Dee carries the name of many women in her family, but instead of seeing this as a gift of ancestral heritage, she rejects it as a sign of her family's oppression, changing her name to Wangero Leewanika Kemanjo.
It is interesting, then, that Dee wants to claim her family's quilt, which contains little bits of her family's history, all the way back to a piece taken from Great Grandpa Ezra's uniform that he wore in the Civil War. Though this tangible fabric seems to hold great meaning for Dee, her name, which carries the heritage of a line of women in her family, does not.
Dee wants to separate herself from those parts of her heritage which she believes shows the oppression in her family's history, which is why she changes her name.
When Dee arrives at her mother's humble country home with her boyfriend, Hakim-a-barber, Mrs.

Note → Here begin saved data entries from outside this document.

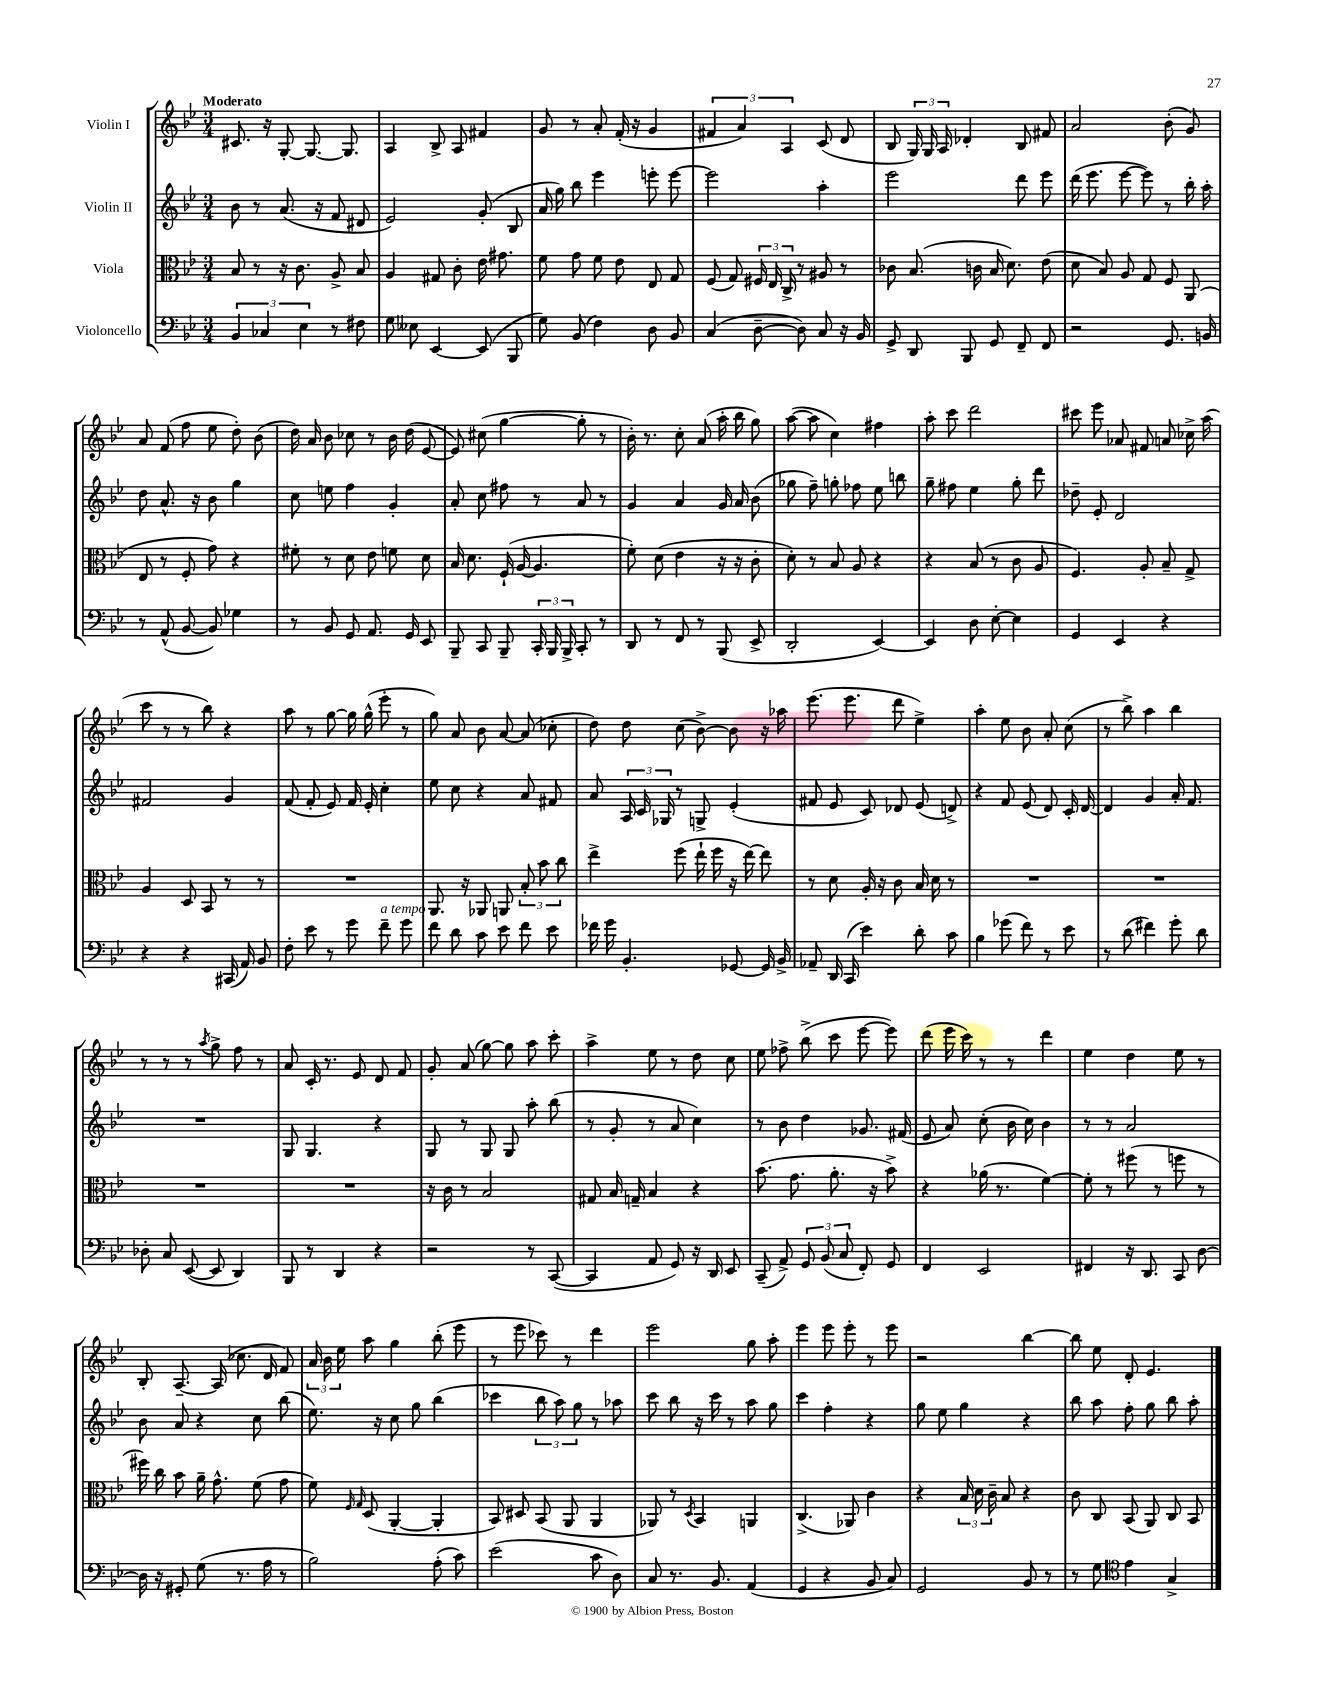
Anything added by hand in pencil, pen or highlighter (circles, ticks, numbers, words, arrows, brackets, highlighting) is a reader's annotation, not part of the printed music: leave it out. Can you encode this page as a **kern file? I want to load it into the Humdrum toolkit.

**kern	**kern	**kern	**kern
*staff4	*staff3	*staff2	*staff1
*clefF4	*clefC3	*clefG2	*clefG2
*k[b-e-]	*k[b-e-]	*k[b-e-]	*k[b-e-]
*M3/4	*M3/4	*M3/4	*M3/4
6BB-	8B-	8b-	8.c#
.	8r	8r	.
6C-	.	.	.
.	.	.	16r
.	16r	(8.a	[8G'
.	8.c	.	.
6E-	.	.	.
.	.	.	8.G_
.	.	16r	.
8r	8A^	8f	.
.	.	.	8.G]
8F#	8B-	8d#	.
=	=	=	=
8G	4A	2e-)	4A
8E--	.	.	.
[4EE-	8G#	.	8B-^
.	8c'	.	8A
(8EE-]	16e-	(8g'	4f#
.	8.g#	.	.
8BBB-	.	8B-	.
=	=	=	=
8G)	8f	16a	8g
.	.	16gg)	.
(8BB-	8g	8bb-	8r
4F)	8f	4eee-	8a'
.	8e-	.	(16f'
.	.	.	16r
8D	8E-	8eee'	4g
8BB-	8G	[8eee	.
=	=	=	=
(4C	(8F	2eee]	6f#
.	8G)	.	.
.	.	.	6a)
[8D~	24F#	.	.
.	24E-	.	.
.	24C^	.	6A
8D])	8r	.	.
8C	8A#	4aa'	(8c
16r	8r	.	8d
16BB-	.	.	.
=	=	=	=
8GG^	8c-	2eee-	8B-
8DD	(8.B-	.	24G)
.	.	.	24G
.	.	.	24A
8BBB-	.	.	4d-'
.	16c	.	.
8GG	16B-	.	.
.	8.d)	.	.
8FF~	.	8ddd	8B-
8FF	(8e-	8eee-	8f#
=	=	=	=
2r	8d	(16ddd	2a
.	.	8.eee-	.
.	8B-)	.	.
.	8A	[8eee-	.
.	8G	8eee-])	.
8.GG	8F	8r	(8b-'
.	(8AA	16bb-'	8g)
16BB	.	16aa'	.
=	=	=	=
8r	8E-	8dd	8a
(8AA^^	8r	8.a^^	(8f
[8BB-	8F'	.	8ff
.	.	16r	.
8BB-])	8g)	8b-	8ee-
4G-	4r	4gg	8dd')
.	.	.	(8b-
=	=	=	=
8r	8f#'	8cc	16dd)
.	.	.	16a
8BB-	8r	8ee	8b-
8GG	8d	4ff	8cc-
8.AA	8e-	.	8r
.	8f	4g'	16b-
16GG	.	.	(16dd
8EE-	8d	.	[8e-
=	=	=	=
8BBB-~	16B-	8a'	8e-])
.	8.d	.	.
8CC	.	8cc	(8cc#
8BBB-~	(16F`	8ff#	[4gg
.	[16A	.	.
24CC'	4.A]	8r	.
24BBB-	.	.	.
24BBB-^	.	.	.
8CC'	.	8a	8gg']
8r	.	8r	8r
=	=	=	=
8DD	8f')	4g	16b-')
.	.	.	8.r
8r	(8d	.	.
8FF	4e-	4a	8cc'
8r	.	.	(8a
(8BBB-	16r	16g	16aa'
.	16r	16a	16bb-
8EE-^	8c'	(8b-	8gg)
=	=	=	=
2DD'	8d')	8gg-	([8aa
.	8r	8ff~)	8aa]
.	8B-	8gg'	4cc)
.	8A	8ff-	.
[4EE-)	4r	8ee-	4ff#
.	.	8bb	.
=	=	=	=
4EE-]	4r	8gg~	8aa'
.	.	8ff#	8ccc
8D	(8B-	4ee-	2ddd
[8E-'	8r	.	.
4E-]	8c	8gg'	.
.	8A	8ddd	.
=	=	=	=
4GG	4.F)	8dd-~	8ccc#
.	.	8e-'	8eee-
4EE-	.	2d	8a-
.	8A'	.	8f#
4r	8B-~	.	8a
.	8G^	.	16cc-^
.	.	.	(16aa
=	=	=	=
4r	4A	2f#	8ccc
.	.	.	8r
4r	8D	.	8r
.	8BB-	.	8bb-)
(16CC#	8r	4g	4r
16AA)	.	.	.
8BB-	8r	.	.
=	=	=	=
8F'	2.r	(8f	8aa
8e-	.	8f'	8r
8r	.	8e-)	[8gg
8g	.	16f	16gg]
.	.	16e-'	(16gg^^
8f~	.	4cc'	8eee-'
8g	.	.	8r
=	=	=	=
8f	8.AA	8ee-	8gg)
8d	.	8cc	8a
.	16r	.	.
8c	8AA-	4r	8b-
8e-	8AA	.	[8a
8f	12B-'	8a	(8a]
.	12b-	.	.
8e-	.	8f#	8cc-'
.	12cc	.	.
=	=	=	=
16f-	4ee-^	8a	8dd)
16g	.	.	.
4.BB-'	.	24A	8dd
.	.	24c	.
.	.	24G-	.
.	(8ff	8r	(8cc
.	16ee-`	8G^	[8b-^)
.	16ff	.	.
[8GG-	16r	(4e-'	8b-]
.	[16ee-)	.	.
16GG-]	8ee-]	.	16r
16BB-^	.	.	16aa-
=	=	=	=
8AA-~	8r	8f#	(8.eee-
16DD	8d	8e-	.
(16CC	.	.	8.eee-
4e-)	16A'	8c)	.
.	16r	.	.
.	8c	8d-	8ddd
8d'	16B-	(8e-	4ee-^)
.	16d	.	.
8c	8r	8d^)	.
=	=	=	=
4B-	2.r	4r	4aa'
(8g-	.	8f	8ee-
8f)	.	(8e-	8b-
8r	.	8d)	8a'
8e-	.	16c'	(8cc
.	.	[16d	.
=	=	=	=
8r	2.r	4d]	8r
(8d	.	.	8bb-^)
4f#)	.	4g	4aa
8g'	.	16a'	4bb-
.	.	8.f	.
8d	.	.	.
=	=	=	=
8D-'	2.r	2.r	8r
8C	.	.	8r
([8EE-	.	.	8r
.	.	.	8qaa
8EE-]	.	.	8gg^
4DD)	.	.	8ff
.	.	.	8r
=	=	=	=
8BBB-	2.r	8G	8a
8r	.	4.G	16c'
.	.	.	8.r
4DD	.	.	.
.	.	.	8e-
4r	.	4r	8d
.	.	.	8f
=	=	=	=
2r	16r	8G	8g'
.	16c	.	.
.	8r	8r	(8a
.	2B-	8G	[8gg)
.	.	8G	8gg]
8r	.	8aa'	8aa
([8CC	.	(8bb-	8ccc'
=	=	=	=
4CC]	8G#	8r	4aa^
.	16B-	8g'	.
.	16G~	.	.
8AA	4B-	8r	8ee-
8GG)	.	8a	8r
16r	4r	4cc)	8dd
16DD	.	.	.
8EE-	.	.	8cc
=	=	=	=
(8CC~	(8.b-	8r	8ee-
8AA^)	.	8b-	8ff-^
.	8.g	.	.
12GG	.	4dd	(8bb-^
(12BB-	.	.	.
.	8.a'	.	8ccc
12C	.	.	.
8FF')	.	8.g-	[8eee-
.	16r	.	.
8GG	8b-^)	.	8eee-])
.	.	(16f#	.
=	=	=	=
4FF	4r	8e-	(8ddd
.	.	8a)	16eee-
.	.	.	16ccc)
2EE-	(16a-	(8cc'	8r
.	8.r	.	.
.	.	16b-	8r
.	.	16cc)	.
.	[4f)	4b-	4ddd
=	=	=	=
4FF#	8f']	8r	4ee-
.	8r	8r	.
16r	(8ff#	2a	4dd
8.DD	.	.	.
.	8r	.	.
8CC	8ff	.	8ee-
[8D	8r	.	8r
=	=	=	=
16D]	16ff#)	8b-	8B-'
16r	16cc	.	.
8GG#'	8b-	8a	[8.A~
(8G	16a~	4r	.
.	8.g^^	.	(16A]
8.r	.	.	8.cc-
.	(8f	8cc	.
16A	.	.	16d
8r	8g	(8bb-	8f)
=	=	=	=
2B-)	8f)	8.ee-)	24a
.	.	.	24b-
.	.	.	24ee-
.	16qqF	.	.
.	16qqG	.	.
.	(8D	.	8aa
.	.	16r	.
.	[4AA'	8cc	4gg
.	.	8gg	.
(8A'	4AA']	(4bb-	(8bb-'
8c)	.	.	8eee-
=	=	=	=
(2e-	8BB-)	4ccc-	8r
.	8D#	.	8eee-
.	(8BB-	12bb-	8ccc-)
.	.	12aa)	.
.	8AA	.	8r
.	.	12gg	.
8c	4AA	8r	4ddd
8D)	.	8aa-	.
=	=	=	=
8C	8AA-)	8ccc	2eee-
8.r	8r	8bb-	.
.	8qD	.	.
.	4BB-	16r	.
8.BB-	.	16ccc	.
.	.	8r	.
(4AA	4AA	8aa	8gg
.	.	8gg	8aa'
=	=	=	=
4GG	(4.C^	4ccc	4eee-
4r	.	4ff'	8eee-
.	8AA-)	.	8eee-'
8BB-	4c	4r	8r
8C)	.	.	8eee-
=	=	=	=
2GG	4r	8gg	2r
.	.	8ee-	.
.	24B-	4gg	.
.	24d	.	.
.	24c~	.	.
.	8B-	.	.
8BB-	4r	4r	[4bb-
8r	.	.	.
=	=	=	=
8r	8c	8bb-	8bb-]
8G	8C	8aa	8ee-
*clefC4	*	*	*
4e-	(8BB-	8ff'	8d'
.	8AA)	8gg	4.e-
4G^	8C	8bb-	.
.	8BB-	8aa'	.
==	==	==	==
*-	*-	*-	*-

Johnson addresses her daughter by her name. Dee responds by correcting her mother and saying that she has changed her name to Wangero Leewanika Kemanjo. Dee proceeds to tell Mama that she changed her name because she could not bear to be named after people who oppressed her ancestors. Essentially, Dee changed her name to express solidarity with her African ancestors and publicly reject the name given to her ancestors by their former slave masters. However, Dee's act of changing her name is also a rejection of her direct family's heritage. Mama explains that she can trace Dee's name back to the Civil War and cherishes her daughter's name because it belonged to her loved ones. Dee's attempt at celebrating her African heritage misses the mark, as she unknowingly denies her real heritage. This is also emphasized by her perception of the family quilts.